* [Kutipan]
Senin, 10 Agustus 2015

ON CAMPUZ : MEMBANGUN INDONESIA LEWAT HARMONISASI ALAM DAN KEHIDUPAN

Indonesia adalah bangsa yang penuh pesona. Telah menjadi garis dari sang kuasa bahwa Indonesia terlahir dengan beranekaragam corak warna. Dari Sabang hingga Merauke, terhampar berbagai corak warna bangsa kita yang tergambar pada penduduk juga alam nusantara. Namun beruntunglah Indonesia karena warna-warni yang ada, tak membuat perpecahan di antara kita, sebab Bhineka Tunggal Ika menjadi semboyan yang rekatkan penduduk bangsa. Dengan kata lain, “Unity in Diversity” itu nyata menjadi wajah bangsa dan tak jarang menarik perhatian penduduk dunia.

‘Menarik perhatian penduduk dunia’, tentu itu bukan hanya isapan jempol belaka. Sudah banyak mereka yang bukan warga negara Indonesia, mampir bahkan numpang ‘menanam’ pohon uang di tanah Indonesia. Dari sekian penduduk dunia yang tiba di Indonesia, sebagian besar adalah orang-orang yang menaruh minat pada pariwisata. Tentu hal itu tak menjadi heran bagi kita, sebab kembali kita ingat bahwa kekayaan alam menjadi salah satu warna nusantara.

Dari adanya minat serta perhatian penduduk dunia terhadap Indonesia, sejatinya dapat dijadikan kesempatan untuk membangun bangsa, dan justru bukan untuk menjadikan perkara. Coba kita lihat betapa banyak kekayaan alam seperti pantai, barisan pegunungan, bukit dan danau-danau tersebar di setiap penjuru nusantara. Sebagian dari kekayaan alam itu memang telah ‘go public’ atau dikenal secara meluas baik oleh penduduk Indonesia, atau bahkan penduduk dunia. Namun, tak sedikit pula dari serentetan kekayaan alam yang ada, masih perawan dan belum terjamah oleh manusia.

Sebagai contoh, Bali dengan deretan pantai terkenal seperti Kuta dan Tanah Lot, serta bukit-bukit menawan seperti Bedugul, telah sejak dulu menjadi icon pariwisata bangsa Indonesia. Hampir seluruh penduduk dunia mengenal Bali, bahkan kepopuleran Bali melebihi nama Indonesia sendiri. Banyak wisatawan dalam maupun luar negeri datang ke Pulau yang dikenal dengan pulau seribu candi. Hal itu tentu membawa keuntungan bagi negeri. Devisa negara tentu akan meningkat, nama Indonesia pun akan terangkat di mata dunia, dan tentu saja pengangguran menurun karena adanya lapangan pekerjaan pada objek pariwisata. Bila sudah demikian, perlukah berkata, “Sulit membangun bangsa” bila alternatif lewat pariwisata telah ada di depan mata?

* [Yang Dikerjakan]
A - Ringkaskan kutipan di atas dalam dua kalimat.
B - Ulangi bagian kutipan di antara "ON CAMPUZ : MEMBANGUN" dan "perhatian penduduk dunia.", termasuk kedua batas tersebut.

* [Data yang Diberikan]
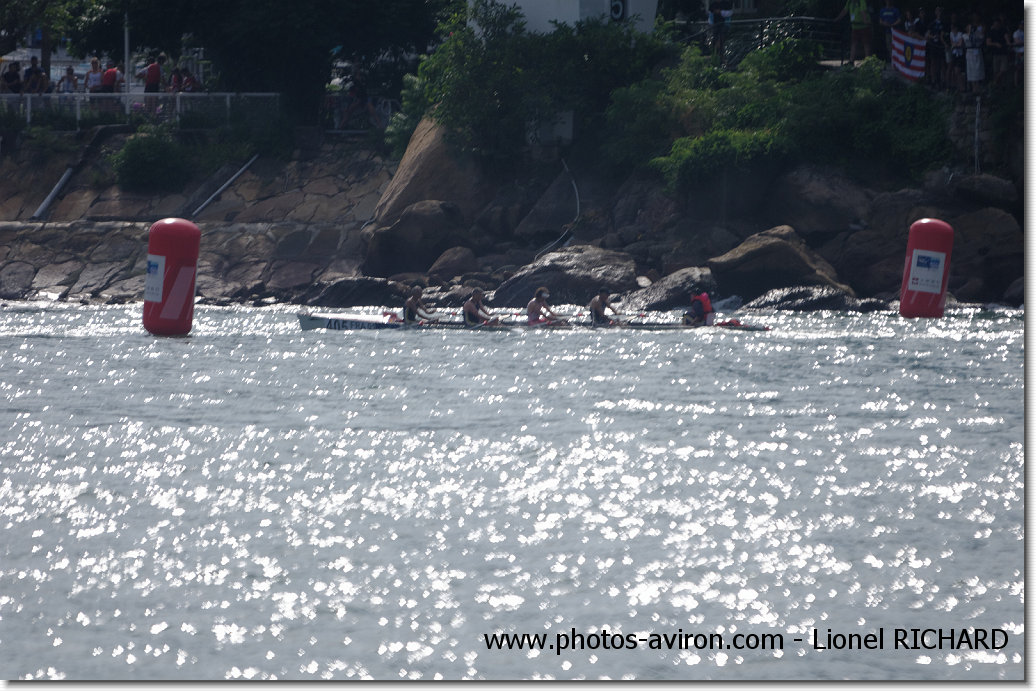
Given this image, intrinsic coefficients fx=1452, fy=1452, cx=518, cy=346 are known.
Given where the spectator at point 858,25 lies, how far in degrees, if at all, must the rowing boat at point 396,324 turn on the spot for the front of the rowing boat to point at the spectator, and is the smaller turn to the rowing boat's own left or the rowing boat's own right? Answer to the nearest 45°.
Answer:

* [Jawaban per Tugas]
A - Keanekaragaman penduduk dan alam Indonesia tidak memecah bangsa karena direkatkan oleh Bhineka Tunggal Ika, dan kekayaan alamnya menarik perhatian penduduk dunia, sebagian besar yang berminat pada pariwisata. Minat tersebut dapat dijadikan kesempatan untuk membangun bangsa, sebagaimana Bali yang pariwisatanya meningkatkan devisa, mengangkat nama Indonesia di mata dunia, dan menurunkan pengangguran.

B -
ON CAMPUZ : MEMBANGUN INDONESIA LEWAT HARMONISASI ALAM DAN KEHIDUPAN

Indonesia adalah bangsa yang penuh pesona. Telah menjadi garis dari sang kuasa bahwa Indonesia terlahir dengan beranekaragam corak warna. Dari Sabang hingga Merauke, terhampar berbagai corak warna bangsa kita yang tergambar pada penduduk juga alam nusantara. Namun beruntunglah Indonesia karena warna-warni yang ada, tak membuat perpecahan di antara kita, sebab Bhineka Tunggal Ika menjadi semboyan yang rekatkan penduduk bangsa. Dengan kata lain, “Unity in Diversity” itu nyata menjadi wajah bangsa dan tak jarang menarik perhatian penduduk dunia.